From Threads, Fall 2009 issue

Around the world, Akamai Technologies operates 50,000 servers in over 1,500 locations, handling twenty percent of today’s Web traffic. So it’s no wonder that as Vice President of Research and Development at Akamai, Bruce Maggs became interested in studying large distributed systems and massive data sets.
“The key to innovation in Internet infrastructure is the proper engineering of large distributed systems. Working at Akamai, I started to think this would be an interesting area in which to do research,” says Maggs. As a new faculty member in the Department (see his profile on page two), Maggs arrives on campus with several research projects that address large distributed systems within various areas of concern, from business energy costs to database bottlenecks to denial of capability attacks.
In much of his research, Maggs uses an innovative strategy to analyze data: He collects massive data sets on networking behavior from Akamai’s content delivery network (CDN) and combines them with other data sets to gain new perspective in a particular area. For example, in a paper presented this summer at the ACM SIgCOMM 2009 conference, Maggs and colleagues at Akamai and MIT analyzed the energy costs of existing distributed systems. Massive Internet-scale and cloud computing systems today utilize hundreds of thousands of servers, which can require megawatts of electricity, enough to power thousands of homes. The cost of such energy can range from $3.7 million per year (eBay) to $38 million per year (google), the researchers estimate. By comparing historical electricity prices with network traffic data from the Akamai CDN, the team found that companies might save millions in electricity costs each year by routing client requests to locations where energy is cheapest, as energy prices regularly fluctuate from area to area and hour to hour. The process could be done using routing systems that most large distributed systems already have in place.
Another ongoing project in Maggs’ repertoire is a study of improving bottlenecks at central database servers for websites that use dynamic content— images and text generated in real-time and customized for users. As more and more websites add dynamic content, from welcome screens to advertisements, it is becoming harder to scale the technology. “We need a database scalability service,” says Maggs. He and colleagues at Carnegie Mellon and google are working to do just that by building layers of caches that store dynamic content locally, instead of at distant, backlogged databases. “But it’s tricky,” Maggs warns, as researchers must figure out how to maintain local cache consistency as the database is updated. Last summer, at the 34th International Conference on Very Large Databases (VLDB), the group introduced Ferdinand, a first- of-its-kind cooperative proxy architecture for dynamic content delivery that uses distributed database query result caching and scalable consistency maintenance.

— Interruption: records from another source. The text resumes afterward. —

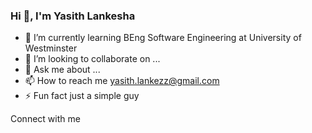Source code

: ### Hi 👋, I'm Yasith Lankesha


- 🌱 I’m currently learning BEng Software Engineering at University of Westminster
- 👯 I’m looking to collaborate on ...
- 💬 Ask me about ...
- 📫 How to reach me yasith.lankezz@gmail.com
- ⚡ Fun fact just a simple guy


Connect with me 
<br>
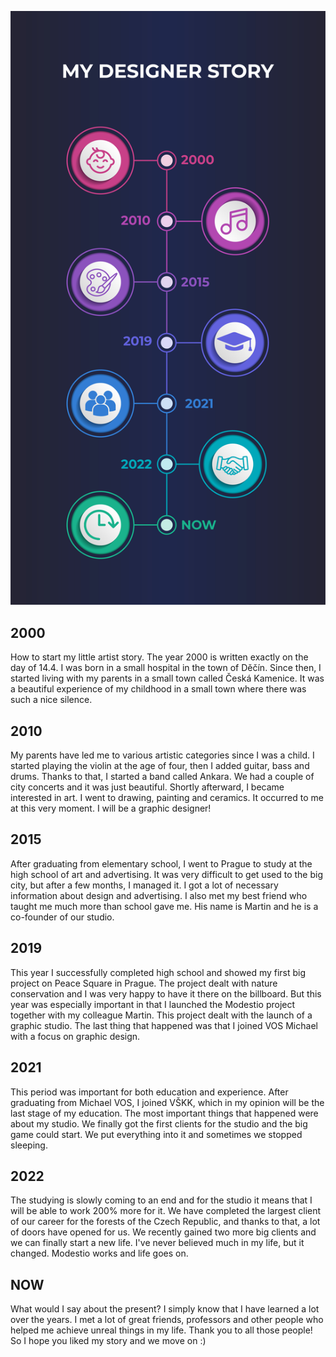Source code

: ![Header design](img/Timeline.jpg)
## 2000
How to start my little artist story. The year 2000 is written exactly on the day of 14.4. I was born in a small hospital in the town of Děčín. Since then, I started living with my parents in a small town called Česká Kamenice. It was a beautiful experience of my childhood in a small town where there was such a nice silence.

## 2010
My parents have led me to various artistic categories since I was a child. I started playing the violin at the age of four, then I added guitar, bass and drums. Thanks to that, I started a band called Ankara. We had a couple of city concerts and it was just beautiful. Shortly afterward, I became interested in art. I went to drawing, painting and ceramics. It occurred to me at this very moment. I will be a graphic designer!

## 2015
After graduating from elementary school, I went to Prague to study at the high school of art and advertising. It was very difficult to get used to the big city, but after a few months, I managed it. I got a lot of necessary information about design and advertising. I also met my best friend who taught me much more than school gave me. His name is Martin and he is a co-founder of our studio.

## 2019
This year I successfully completed high school and showed my first big project on Peace Square in Prague. The project dealt with nature conservation and I was very happy to have it there on the billboard. But this year was especially important in that I launched the Modestio project together with my colleague Martin. This project dealt with the launch of a graphic studio. The last thing that happened was that I joined VOS Michael with a focus on graphic design.

## 2021
This period was important for both education and experience. After graduating from Michael VOS, I joined VŠKK, which in my opinion will be the last stage of my education. The most important things that happened were about my studio. We finally got the first clients for the studio and the big game could start. We put everything into it and sometimes we stopped sleeping.

## 2022
The studying is slowly coming to an end and for the studio it means that I will be able to work 200% more for it. We have completed the largest client of our career for the forests of the Czech Republic, and thanks to that, a lot of doors have opened for us. We recently gained two more big clients and we can finally start a new life. I've never believed much in my life, but it changed. Modestio works and life goes on.

## NOW
What would I say about the present? I simply know that I have learned a lot over the years. I met a lot of great friends, professors and other people who helped me achieve unreal things in my life. Thank you to all those people! So I hope you liked my story and we move on :)
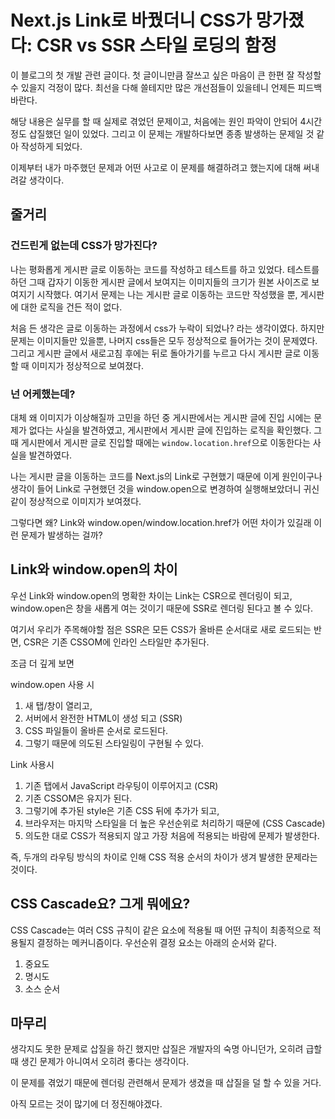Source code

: # Next.js Link로 바꿨더니 CSS가 망가졌다: CSR vs SSR 스타일 로딩의 함정

이 블로그의 첫 개발 관련 글이다. 첫 글이니만큼 잘쓰고 싶은 마음이 큰 한편 잘 작성할 수 있을지 걱정이 많다.
최선을 다해 쓸테지만 많은 개선점들이 있을테니 언제든 피드백 바란다.

해당 내용은 실무를 할 때 실제로 겪었던 문제이고, 처음에는 원인 파악이 안되어 4시간정도 삽질했던 일이 있었다.
그리고 이 문제는 개발하다보면 종종 발생하는 문제일 것 같아 작성하게 되었다.

이제부터 내가 마주했던 문제과 어떤 사고로 이 문제를 해결하려고 했는지에 대해 써내려갈 생각이다.

## 줄거리

### 건드린게 없는데 CSS가 망가진다?

나는 평화롭게 게시판 글로 이동하는 코드를 작성하고 테스트를 하고 있었다.
테스트를 하던 그때 갑자기 이동한 게시판 글에서 보여지는 이미지들의 크기가 원본 사이즈로 보여지기 시작했다.
여기서 문제는 나는 게시판 글로 이동하는 코드만 작성했을 뿐, 게시판에 대한 로직을 건든 적이 없다.

처음 든 생각은 글로 이동하는 과정에서 css가 누락이 되었나? 라는 생각이였다.
하지만 문제는 이미지들만 있을뿐, 나머지 css들은 모두 정상적으로 들어가는 것이 문제였다.
그리고 게시판 글에서 새로고침 후에는 뒤로 돌아가기를 누르고 다시 게시판 글로 이동할 때 이미지가 정상적으로 보여졌다.

### 넌 어케했는데?

대체 왜 이미지가 이상해질까 고민을 하던 중 게시판에서는 게시판 글에 진입 시에는 문제가 없다는 사실을 발견하였고,
게시판에서 게시판 글에 진입하는 로직을 확인했다.
그때 게시판에서 게시판 글로 진입할 때에는 `window.location.href`으로 이동한다는 사실을 발견하였다.

나는 게시판 글을 이동하는 코드를 Next.js의 Link로 구현했기 때문에 이게 원인이구나 생각이 들어 Link로 구현했던 것을 window.open으로 변경하여 실행해보았더니 귀신같이 정상적으로 이미지가 보여졌다.

그렇다면 왜? Link와 window.open/window.location.href가 어떤 차이가 있길래 이런 문제가 발생하는 걸까?

## Link와 window.open의 차이

우선 Link와 window.open의 명확한 차이는 Link는 CSR으로 렌더링이 되고, window.open은 창을 새롭게 여는 것이기 때문에 SSR로 렌더링 된다고 볼 수 있다.

여기서 우리가 주목해야할 점은 SSR은 모든 CSS가 올바른 순서대로 새로 로드되는 반면, CSR은 기존 CSSOM에 인라인 스타일만 추가된다.

조금 더 깊게 보면

window.open 사용 시

1. 새 탭/창이 열리고,
2. 서버에서 완전한 HTML이 생성 되고 (SSR)
3. CSS 파일들이 올바른 순서로 로드된다.
4. 그렇기 때문에 의도된 스타일링이 구현될 수 있다.

Link 사용시

1. 기존 탭에서 JavaScript 라우팅이 이루어지고 (CSR)
2. 기존 CSSOM은 유지가 된다.
3. 그렇기에 추가된 style은 기존 CSS 뒤에 추가가 되고,
4. 브라우저는 마지막 스타일을 더 높은 우선순위로 처리하기 때문에 (CSS Cascade)
5. 의도한 대로 CSS가 적용되지 않고 가장 처음에 적용되는 바람에 문제가 발생한다.

즉, 두개의 라우팅 방식의 차이로 인해 CSS 적용 순서의 차이가 생겨 발생한 문제라는 것이다.

## CSS Cascade요? 그게 뭐에요?

CSS Cascade는 여러 CSS 규칙이 같은 요소에 적용될 때 어떤 규칙이 최종적으로 적용될지 결정하는 메커니즘이다.
우선순위 결정 요소는 아래의 순서와 같다.

1. 중요도
2. 명시도
3. 소스 순서

## 마무리

생각지도 못한 문제로 삽질을 하긴 했지만 삽질은 개발자의 숙명 아니던가, 오히려 급할 때 생긴 문제가 아니여서 오히려 좋다는 생각이다.

이 문제를 겪었기 때문에 렌더링 관련해서 문제가 생겼을 때 삽질을 덜 할 수 있을 거다.

아직 모르는 것이 많기에 더 정진해야겠다.
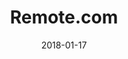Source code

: ---
layout: site
title: "Remote.com"
date: 2018-01-17
categories: [community]
version: 1.5.11
major: 1
minor: 5
patch: 11
slug: remote-com
link: https://remote.com/
permalink: /sites/:slug
---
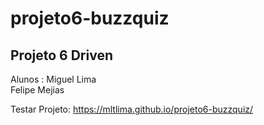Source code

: # projeto6-buzzquiz

## Projeto 6 Driven

Alunos : Miguel Lima  
         Felipe Mejias
         
Testar Projeto: https://mltlima.github.io/projeto6-buzzquiz/
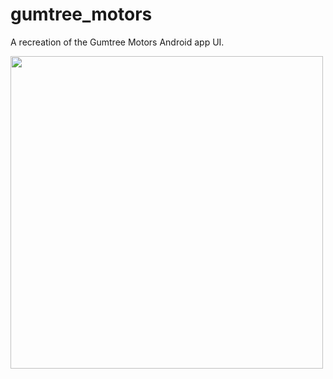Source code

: # gumtree_motors

A recreation of the Gumtree Motors Android app UI.

<img src="app_in_action_1.gif" width="500">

Maggs also has a strong interest in database security and has another project in the works that follows on the heels of previous research from Professor Xiaowei Yang on network capabilities, a solution to denial of service attacks, during which a malicious host can flood a server with unwanted traffic. Capabilities are like golden tickets to a website, establishing priority connections for “good” traffic. But attackers have learned to prevent any capabilities from being sent in “denial of capability” attacks. As a new way to prevent such attacks, Maggs has developed a partial solution. “It would require all users to provide evidence that they are legitimate by performing some kind of computational work, like solving a puzzle,” says Maggs. Even if attackers can figure out how to solve some type of short computation, they will have to invest some of their resources into doing so, effectively slowing the attack. Together with Yang and Professor Landon Cox, Maggs plans to continue to explore network security issues.